Saturday, June 16, 2007

Labor AND Business Behind Gov't HealthCare; The Logic of Continuous Increases

We've mentioned this before, with specific reference to both Silicon Valley and Detroit's "Big Three." There are a lot of business entities which are perfectly comfy with the idea that taxpayers should pay for ALL healthcare. Natch, the Labor folks are on board.

UPDATE: See Milwaukee JS (6/17/07) article on this issue. Note three plans advanced...

So sayeth David Hogberg, in Human Events:

This time, however, the reform effort is different in one important respect. In 1993-94, many industry groups opposed the attempt to nationalize America’s health care system. In 2007, industry groups are tripping over each other in their rush to endorse plans for more government involvement.

Membership in HCCU, which is the Families USA coalition, is a very select assembly of 16 “signatory organizations.” It includes AARP, the liberal lobby that poses as a seniors’ advocacy group. Insurance giants Blue Cross Blue Shield, Kaiser Permanente, and UnitedHealth Group have also signed on, along with America’s Health Insurance Plans, the trade association for health insurers, and pharmaceutical giant Pfizer.

But guess what? The U.S. Chamber of Commerce also backs HCCU. So does the American Academy of Family Physicians, the American Hospital Association, the American Medical Association, the American Public Health Association, the Catholic Health Association, the Federation of American Hospitals, the Healthcare Leadership Council and the medical products conglomerate Johnson & Johnson.

One detects a 'marketing ploy' by Pfizer and J&J. Slap me before I get more cynical.

Another group,

BHCT includes the Communications Workers of America and the Center for American Progress, a liberal Washington, D.C. think tank. But BHCT also has its own business supporters, including AT&T, Intel and Kelly Services, Inc., as well as the business-backed Committee for Economic Development. That these corporations would enlist in a union-sponsored lobbying effort is odd enough, but jaws dropped with the announcement that Wal-Mart had joined the SEIU partnership

Uhhhnnn--why did "jaws drop"? WallyWorld would LOVE to avoid benefits-cost.

(Stored items)
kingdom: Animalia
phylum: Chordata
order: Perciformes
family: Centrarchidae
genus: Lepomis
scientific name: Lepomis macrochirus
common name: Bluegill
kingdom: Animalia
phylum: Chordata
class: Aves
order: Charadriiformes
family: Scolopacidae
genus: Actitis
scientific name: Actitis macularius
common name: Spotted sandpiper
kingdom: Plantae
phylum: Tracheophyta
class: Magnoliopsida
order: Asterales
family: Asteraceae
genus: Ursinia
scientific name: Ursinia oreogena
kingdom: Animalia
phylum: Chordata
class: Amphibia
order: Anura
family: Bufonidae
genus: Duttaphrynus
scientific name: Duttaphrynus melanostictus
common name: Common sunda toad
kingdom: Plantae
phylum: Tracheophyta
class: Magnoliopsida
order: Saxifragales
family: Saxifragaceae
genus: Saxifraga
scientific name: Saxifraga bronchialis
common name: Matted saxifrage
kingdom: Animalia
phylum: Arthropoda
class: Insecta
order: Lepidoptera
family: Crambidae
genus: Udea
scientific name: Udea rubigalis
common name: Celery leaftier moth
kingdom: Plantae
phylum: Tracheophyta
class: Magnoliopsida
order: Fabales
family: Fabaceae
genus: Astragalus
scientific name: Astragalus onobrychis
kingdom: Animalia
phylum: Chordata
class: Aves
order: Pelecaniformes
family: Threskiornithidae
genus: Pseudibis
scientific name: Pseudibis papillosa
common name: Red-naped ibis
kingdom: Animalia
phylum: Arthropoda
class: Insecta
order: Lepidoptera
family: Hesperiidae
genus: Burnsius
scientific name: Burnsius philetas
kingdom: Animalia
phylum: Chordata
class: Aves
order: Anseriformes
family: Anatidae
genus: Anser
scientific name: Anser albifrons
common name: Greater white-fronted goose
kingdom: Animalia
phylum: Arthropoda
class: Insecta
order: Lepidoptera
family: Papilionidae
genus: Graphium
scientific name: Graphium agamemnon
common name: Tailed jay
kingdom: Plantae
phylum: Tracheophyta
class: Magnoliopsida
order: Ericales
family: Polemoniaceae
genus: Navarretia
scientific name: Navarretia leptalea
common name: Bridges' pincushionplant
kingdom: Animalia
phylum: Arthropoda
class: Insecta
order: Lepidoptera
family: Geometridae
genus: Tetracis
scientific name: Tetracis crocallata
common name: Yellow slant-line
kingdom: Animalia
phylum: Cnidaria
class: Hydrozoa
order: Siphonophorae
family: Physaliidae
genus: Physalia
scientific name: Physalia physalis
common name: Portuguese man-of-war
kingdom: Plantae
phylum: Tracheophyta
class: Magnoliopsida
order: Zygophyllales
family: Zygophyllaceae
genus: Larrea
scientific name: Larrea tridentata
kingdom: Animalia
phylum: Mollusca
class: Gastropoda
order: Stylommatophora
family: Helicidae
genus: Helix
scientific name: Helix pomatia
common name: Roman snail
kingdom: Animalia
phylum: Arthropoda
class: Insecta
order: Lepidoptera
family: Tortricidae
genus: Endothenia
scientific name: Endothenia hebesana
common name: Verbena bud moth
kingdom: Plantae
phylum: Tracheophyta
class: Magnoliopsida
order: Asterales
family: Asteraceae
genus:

* _WHAT THIS EXERCISE ASKS_
1. In the blog post on health care reform, rewrite the passage between "BHCT includes the" and "to avoid benefits-cost.", inclusive, changing "Intel" to "IBM".
2. Turn the paragraph of the blog post on health care reform that begins "Membership in HCCU" into a short bulleted list that keeps its main facts.
3. Pick up the blog post on health care reform after its final sentence and continue it.
The items have nothing to do with the blog post on health care reform.

* _PER-TASK OUTPUTS_
1.
BHCT includes the Communications Workers of America and the Center for American Progress, a liberal Washington, D.C. think tank. But BHCT also has its own business supporters, including AT&T, IBM and Kelly Services, Inc., as well as the business-backed Committee for Economic Development. That these corporations would enlist in a union-sponsored lobbying effort is odd enough, but jaws dropped with the announcement that Wal-Mart had joined the SEIU partnership

Uhhhnnn--why did "jaws drop"? WallyWorld would LOVE to avoid benefits-cost.

2.
- HCCU is the Families USA coalition, with 16 "signatory organizations."
- Its members include AARP, described as a liberal lobby posing as a seniors' advocacy group.
- Insurance giants Blue Cross Blue Shield, Kaiser Permanente and UnitedHealth Group have signed on.
- America's Health Insurance Plans, the health insurers' trade association, is also a member.
- So is pharmaceutical giant Pfizer.

3.
If you wonder why DarthDoyle stubbornly refuses to make HSA's tax-deductible in Wisconsin, wonder no more. He's drinking the Kool Ade from these guys:

Despite the failure of the Clinton health package, Families USA [HCCU, above] has continued as a high-profile player in the battle over health care reform. Since George W. Bush became President, it has strongly criticized market-oriented reforms such as Health Savings Accounts and proposals to permit consumers to buy health care insurance out of state

You see more evidence based on how Doyle's budget-priorities line up with theirs:

The HCCU goal, announced on the Families USA website, is “to cover as many people as possible, as quickly as possible.” The strategy focuses first on children. HCCU proposes to expand two programs: Medicaid, the state/federal health insurance program for the poor, and the State Children’s Health Insurance Program (S-CHIP)

"It's for The Children" (except the ones which Darth would kill by ESCR, "Plan B" chemical abortions, or just abortions in general...)

Next are uninsured adults. The coalition proposes to increase Medicaid funding so that all poor adults have government health insurance, and it gives a tax credit to adults who don’t qualify for Medicaid but earn up to 300% of the poverty level, which is currently about $28,000 for a single adult.

It’s not hard to figure out why some HCCU members favor these proposals: They know that Medicaid and S-CHIP often have the lowest reimbursement rates among health insurance programs, whether public or private. According to the American Hospital Association, Medicaid reimburses only 87 cents for every dollar hospitals spend on Medicaid patients. Funneling more tax dollars into these programs would increase reimbursements to doctors and hospitals and probably encourage more prospective patients to seek medical care.

Both business and labor groups utilize The Big Myth to argue their case:

they all focus on one point of concern: “the uninsured.” The “fact that 47 million of our neighbors lack health insurance is a national disgrace,”

...which happens to be the "Global Warming" of healthcare myths.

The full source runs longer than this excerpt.